Because the rule barring such suspensions does not impose an insuperable obstacle to states’ bringing their executive, administrative, and professional employees within the exemption — all the states have to do is to delete this form of discipline from their arsenals of disciplinary remedies — we do not think there is merit to the district judge’s suggestion that to subject the states to the rule violates the constitutional guarantee to each state of a republican form of government. U.S. Const, art. IV, § 4. How the clause relates to the employment of engineers is in any event obscure. Since we do not think the Department of Labor’s rule inimical to the guarantee clause, we need not speculate on whether the Supreme Court continues to believe that the clause does not create any legally enforceable rights. Compare Baker v. Carr, 369 U.S. 186, 218-26, 82 S.Ct. 691, 710-16, 7 L.Ed.2d 663 (1962), with New York v. United States, 505 U.S. 144, —-—, 112 S.Ct. 2408, 2432-33, 120 L.Ed.2d 120 (1992).

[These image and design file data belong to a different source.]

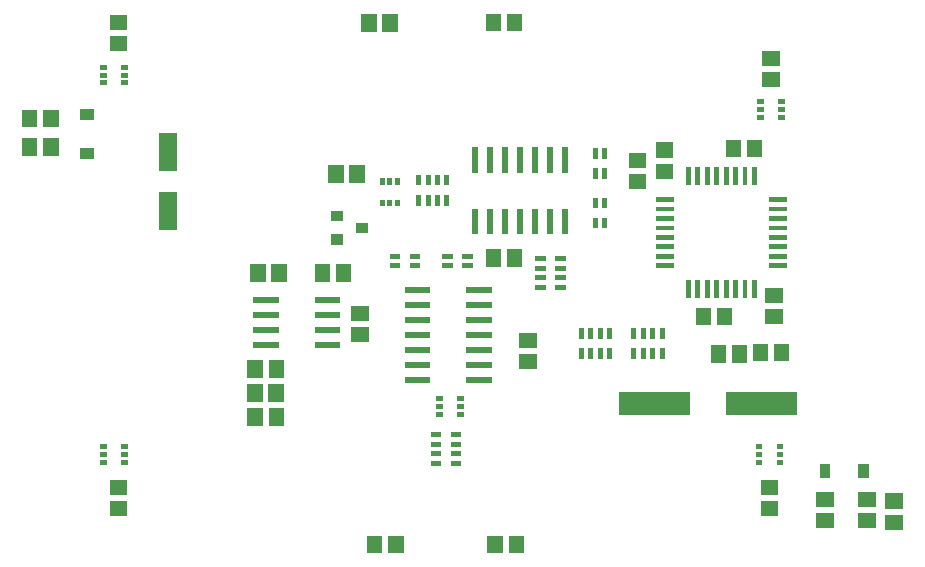
<source format=gbr>
G04 start of page 10 for group -4015 idx -4015 *
G04 Title: (unknown), toppaste *
G04 Creator: pcb 20140316 *
G04 CreationDate: Mon 20 Apr 2015 08:27:33 PM GMT UTC *
G04 For: ndholmes *
G04 Format: Gerber/RS-274X *
G04 PCB-Dimensions (mil): 3500.00 1900.00 *
G04 PCB-Coordinate-Origin: lower left *
%MOIN*%
%FSLAX25Y25*%
%LNTOPPASTE*%
%ADD114R,0.0787X0.0787*%
%ADD113R,0.0157X0.0157*%
%ADD112R,0.0360X0.0360*%
%ADD111R,0.0167X0.0167*%
%ADD110R,0.0200X0.0200*%
%ADD109R,0.0165X0.0165*%
%ADD108R,0.0340X0.0340*%
%ADD107R,0.0630X0.0630*%
%ADD106R,0.0512X0.0512*%
G54D106*X122607Y77957D02*X123393D01*
X122607Y85043D02*X123393D01*
X117500Y98893D02*Y98107D01*
X110414Y98893D02*Y98107D01*
G54D107*X59000Y141992D02*Y135693D01*
Y122307D02*Y116008D01*
G54D106*X96043Y98893D02*Y98107D01*
X88957Y98893D02*Y98107D01*
G54D108*X115200Y117500D02*X115800D01*
X115200Y109700D02*X115800D01*
X123400Y113600D02*X124000D01*
G54D106*X178607Y76086D02*X179393D01*
X178607Y69000D02*X179393D01*
X127914Y8393D02*Y7607D01*
X135000Y8393D02*Y7607D01*
X175086Y8393D02*Y7607D01*
X168000Y8393D02*Y7607D01*
X133043Y182350D02*Y181564D01*
X125957Y182350D02*Y181564D01*
G54D109*X44287Y161940D02*X44740D01*
X44287Y164500D02*X44740D01*
X44287Y167060D02*X44740D01*
X37260D02*X37713D01*
X37260Y164500D02*X37713D01*
X37260Y161940D02*X37713D01*
G54D110*X161500Y119000D02*Y112500D01*
X166500Y119000D02*Y112500D01*
X171500Y119000D02*Y112500D01*
X176500Y119000D02*Y112500D01*
X181500Y119000D02*Y112500D01*
X186500Y119000D02*Y112500D01*
X191500Y119000D02*Y112500D01*
Y139500D02*Y133000D01*
X186500Y139500D02*Y133000D01*
X181500Y139500D02*Y133000D01*
X176500Y139500D02*Y133000D01*
X171500Y139500D02*Y133000D01*
X166500Y139500D02*Y133000D01*
X161500Y139500D02*Y133000D01*
G54D111*X142552Y123739D02*Y121869D01*
X145701Y123739D02*Y121869D01*
X148851Y123739D02*Y121869D01*
X152000Y123739D02*Y121869D01*
Y130435D02*Y128565D01*
X148851Y130435D02*Y128565D01*
X145701Y130435D02*Y128565D01*
X142552Y130435D02*Y128565D01*
G54D109*X255733Y40560D02*X256186D01*
X255733Y38000D02*X256186D01*
X255733Y35440D02*X256186D01*
X262760D02*X263213D01*
X262760Y38000D02*X263213D01*
X262760Y40560D02*X263213D01*
G54D106*X259107Y19957D02*X259893D01*
X259107Y27043D02*X259893D01*
G54D111*X182217Y103224D02*X184087D01*
X182217Y100075D02*X184087D01*
X182217Y96925D02*X184087D01*
X182217Y93776D02*X184087D01*
X188913D02*X190783D01*
X188913Y96925D02*X190783D01*
X188913Y100075D02*X190783D01*
X188913Y103224D02*X190783D01*
G54D112*X31400Y138500D02*X32600D01*
X31400Y151400D02*X32600D01*
G54D106*X95086Y66893D02*Y66107D01*
X88000Y66893D02*Y66107D01*
X215107Y136043D02*X215893D01*
X215107Y128957D02*X215893D01*
X12914Y140893D02*Y140107D01*
X20000Y140893D02*Y140107D01*
X12914Y150393D02*Y149607D01*
X20000Y150393D02*Y149607D01*
X260607Y91043D02*X261393D01*
X260607Y83957D02*X261393D01*
X237457Y84393D02*Y83607D01*
X244543Y84393D02*Y83607D01*
X42150Y182043D02*X42936D01*
X42150Y174957D02*X42936D01*
G54D109*X44287Y35440D02*X44740D01*
X44287Y38000D02*X44740D01*
X44287Y40560D02*X44740D01*
X37260D02*X37713D01*
X37260Y38000D02*X37713D01*
X37260Y35440D02*X37713D01*
G54D106*X42107Y19957D02*X42893D01*
X42107Y27043D02*X42893D01*
X167457Y182393D02*Y181607D01*
X174543Y182393D02*Y181607D01*
X259607Y170086D02*X260393D01*
X259607Y163000D02*X260393D01*
X88000Y50893D02*Y50107D01*
X95086Y50893D02*Y50107D01*
X87957Y58893D02*Y58107D01*
X95043Y58893D02*Y58107D01*
G54D110*X159500Y63000D02*X166000D01*
X159500Y68000D02*X166000D01*
X159500Y73000D02*X166000D01*
X159500Y78000D02*X166000D01*
X159500Y83000D02*X166000D01*
X159500Y88000D02*X166000D01*
X159500Y93000D02*X166000D01*
X139000D02*X145500D01*
X139000Y88000D02*X145500D01*
X139000Y83000D02*X145500D01*
X139000Y78000D02*X145500D01*
X139000Y73000D02*X145500D01*
X139000Y68000D02*X145500D01*
X139000Y63000D02*X145500D01*
G54D111*X147413Y44574D02*X149283D01*
X147413Y41425D02*X149283D01*
X147413Y38275D02*X149283D01*
X147413Y35126D02*X149283D01*
X154109D02*X155979D01*
X154109Y38275D02*X155979D01*
X154109Y41425D02*X155979D01*
X154109Y44574D02*X155979D01*
G54D109*X149260Y56560D02*X149713D01*
X149260Y54000D02*X149713D01*
X149260Y51440D02*X149713D01*
X156287D02*X156740D01*
X156287Y54000D02*X156740D01*
X156287Y56560D02*X156740D01*
G54D106*X122043Y131893D02*Y131107D01*
X114957Y131893D02*Y131107D01*
G54D111*X204575Y122783D02*Y120913D01*
X201425Y122783D02*Y120913D01*
Y116087D02*Y114217D01*
X204575Y116087D02*Y114217D01*
Y139283D02*Y137413D01*
X201425Y139283D02*Y137413D01*
Y132587D02*Y130717D01*
X204575Y132587D02*Y130717D01*
G54D106*X256457Y72393D02*Y71607D01*
X263543Y72393D02*Y71607D01*
X249586Y71893D02*Y71107D01*
X242500Y71893D02*Y71107D01*
X300607Y15457D02*X301393D01*
X300607Y22543D02*X301393D01*
X291607Y15957D02*X292393D01*
X291607Y23043D02*X292393D01*
G54D109*X135560Y129240D02*Y128787D01*
X133000Y129240D02*Y128787D01*
X130440Y129240D02*Y128787D01*
Y122213D02*Y121760D01*
X133000Y122213D02*Y121760D01*
X135560Y122213D02*Y121760D01*
X256260Y155560D02*X256713D01*
X256260Y153000D02*X256713D01*
X256260Y150440D02*X256713D01*
X263287D02*X263740D01*
X263287Y153000D02*X263740D01*
X263287Y155560D02*X263740D01*
G54D111*X214276Y72587D02*Y70717D01*
X217425Y72587D02*Y70717D01*
X220575Y72587D02*Y70717D01*
X223724Y72587D02*Y70717D01*
Y79283D02*Y77413D01*
X220575Y79283D02*Y77413D01*
X217425Y79283D02*Y77413D01*
X214276Y79283D02*Y77413D01*
X196776Y72587D02*Y70717D01*
X199925Y72587D02*Y70717D01*
X203075Y72587D02*Y70717D01*
X206224Y72587D02*Y70717D01*
Y79283D02*Y77413D01*
X203075Y79283D02*Y77413D01*
X199925Y79283D02*Y77413D01*
X196776Y79283D02*Y77413D01*
G54D110*X109000Y74500D02*X115500D01*
X109000Y79500D02*X115500D01*
X109000Y84500D02*X115500D01*
X109000Y89500D02*X115500D01*
X88500D02*X95000D01*
X88500Y84500D02*X95000D01*
X88500Y79500D02*X95000D01*
X88500Y74500D02*X95000D01*
G54D113*X232477Y95434D02*Y91008D01*
X235626Y95434D02*Y91008D01*
X238776Y95434D02*Y91008D01*
X241925Y95434D02*Y91008D01*
X245075Y95434D02*Y91008D01*
X248225Y95434D02*Y91008D01*
X251374Y95434D02*Y91008D01*
X254524Y95434D02*Y91008D01*
X260066Y100977D02*X264492D01*
X260066Y104126D02*X264492D01*
X260066Y107276D02*X264492D01*
X260066Y110425D02*X264492D01*
X260066Y113575D02*X264492D01*
X260066Y116725D02*X264492D01*
X260066Y119874D02*X264492D01*
X260066Y123024D02*X264492D01*
X254523Y132992D02*Y128566D01*
X251374Y132992D02*Y128566D01*
X248224Y132992D02*Y128566D01*
X245075Y132992D02*Y128566D01*
X241925Y132992D02*Y128566D01*
X238775Y132992D02*Y128566D01*
X235626Y132992D02*Y128566D01*
X232476Y132992D02*Y128566D01*
X222508Y123023D02*X226934D01*
X222508Y119874D02*X226934D01*
X222508Y116724D02*X226934D01*
X222508Y113575D02*X226934D01*
X222508Y110425D02*X226934D01*
X222508Y107275D02*X226934D01*
X222508Y104126D02*X226934D01*
X222508Y100976D02*X226934D01*
G54D106*X247457Y140393D02*Y139607D01*
X254543Y140393D02*Y139607D01*
X224107Y132457D02*X224893D01*
X224107Y139543D02*X224893D01*
G54D111*X133717Y104075D02*X135587D01*
X133717Y100925D02*X135587D01*
X140413D02*X142283D01*
X140413Y104075D02*X142283D01*
X151217D02*X153087D01*
X151217Y100925D02*X153087D01*
X157913D02*X159783D01*
X157913Y104075D02*X159783D01*
G54D106*X174543Y103893D02*Y103107D01*
X167457Y103893D02*Y103107D01*
G54D114*X213409Y55000D02*X229157D01*
X248843D02*X264591D01*
G54D112*X278000Y33100D02*Y31900D01*
X290900Y33100D02*Y31900D01*
G54D106*X277607Y23043D02*X278393D01*
X277607Y15957D02*X278393D01*
M02*

</source>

It might be possible to question the rationality of the rule with respect to all employees, private as well as public, although we do not understand the state to be attempting so broad a challenge. How, it might be asked, does the structure of discipline affect the character of employees as hourly or salaried workers? The only answer that has been suggested or that occurs to us is that if an employer measures out discipline in the form of fractions of a weekly salary, the implication is that the employee is really being paid on an hourly basis. This is pretty feeble. But apart from the extreme narrowness of the scope of judicial review of the Department’s regulation, we do not understand the state to be challenging the disciplinary rule in toto. It is merely challenging the Department’s refusal to carve out an exception for public employers. That challenge must fail because the state has not shown what is so special about state employment that makes greater disciplinary flexibility than is permitted to the private sector indispensable to the effective functioning of state government,
The plaintiffs are not exempt from the Fair Labor Standards Act, and the judgment of the district court dismissing their suit must therefore be REVERSED and the case REMANDED to that court for further proceedings in conformity with this opinion. The cross-appeal is Dismissed.